On Marxism

Marx is a very famous for his work on Capital the Communist Manifesto and the Critique of Political Economy. I have done a video on Marx’s Capital.  I have also been reading Marx closely and written an article on a Critique of Political economy. I will also soon be publishing an article and video on the Communist Manifesto so keep an eye out.

In the Critique of Political Economy” the ways in which Marx questions the notions of “Use value” and “Exchange Value” are extremely interesting to question these notions, which are basic notions of any capitalist society. This book was written in the 1959. However it is still applicable in 2016, you really the concept has not changed at all because people in business use these ideas to question their purchases. A really good example of this is this product of an equivalent value “universally” which Marx himself questions in association with amount of labour that has gone into making this product, which he measures by time to make this product.

He goes on the example the importance of labour in order to produce any product, he quotes Thomas Cooper and says, “Take away from a piece of bread the labour bestowed by the baker on the flour, by the miller on the grain brought to him, by the farmer in ploughing, sowing, tending, gathering, threshing, cleaning and transporting the seed, and what will remain? A few grains of grass, growing wild in the woods and unfit for any human purpose”. He makes his point very well, if all that labour time was on spent on that mode of production nothing would be made for consumption. We adds to this by saying that “even if the labour required were reduced by 95 per cent as a result of some invention, the usefullness of the bread would remain unaffected” (Marx, 1959, p.6). That is very true, since all of the inventions of products during the period in which Marx was writing, many things made making bread from scratch very easy and accessible however it does not mean that the product being made is affected in any way.
These principles are basic notions of business because productivity is measured. “If productivity of labour grows, the same use-value will be produced in less time. If the productivity of labour declines, more time will be needed to produce the same value (Marx, 1859,p.6). These notions are the basic principles in which business is built on. If I own a warehouse of books, and invest my time from 9-6 in organising the books in order to sell to consumers. This is the “amount labour-time contained in a commodity and therefore its exchange-value, consequently a variable quantity, rising or falling in inverse proportion to the rise or fall of the productivity of labour ” (Marx, 1859, p. 6). Let us say that it is Christmas time, and more people are buying books therefore I am more likely to have more orders therefore more “abundance” because I will have the ability to have higher the production of commodities. So all these notions a very much true. As I strongly believe that as many people have learned so much from Marx and even found his work to be the warm quilt that keeps them warm at night. However there was a lot more to Marx than people are aware of.

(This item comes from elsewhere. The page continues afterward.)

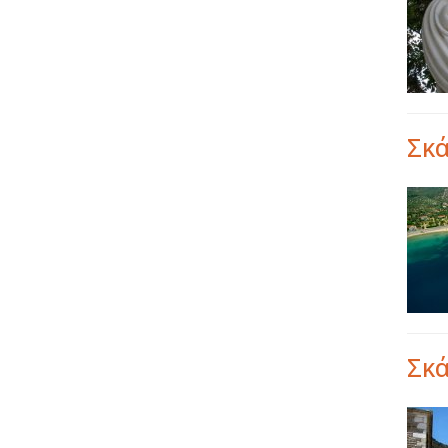
Σκ
Σκά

In all of his works, he had the ability to apply his theory to historical events during the period of his writing such as the working class movement of the French revolution. In many aspects of his work, he also refers to the daily everyday aspects of working conditions for example in Capital he refers to the daily working hours and how that has changed and made it easier for the state to regulate the hours that people work. This is very accurate and many of Marx’s assumptions have become true with increasing regulations of the hours an individual will work in week and the amount that individual will be paid for their labour.
Marx’s theory of alienation is also a very interesting concept because he argue that as a society we are alienated from the products we make, the environment that we will and the people that we work with. It do strongly believe that as he claimed that we are becoming estranged from human nature. This argument is very much accurate as we invest more effort into building corporations instead of protecting our environment. The products that we make are increasing innovative however further away from the basic principles of human nature and as a result of class divisions we are also estranged from others.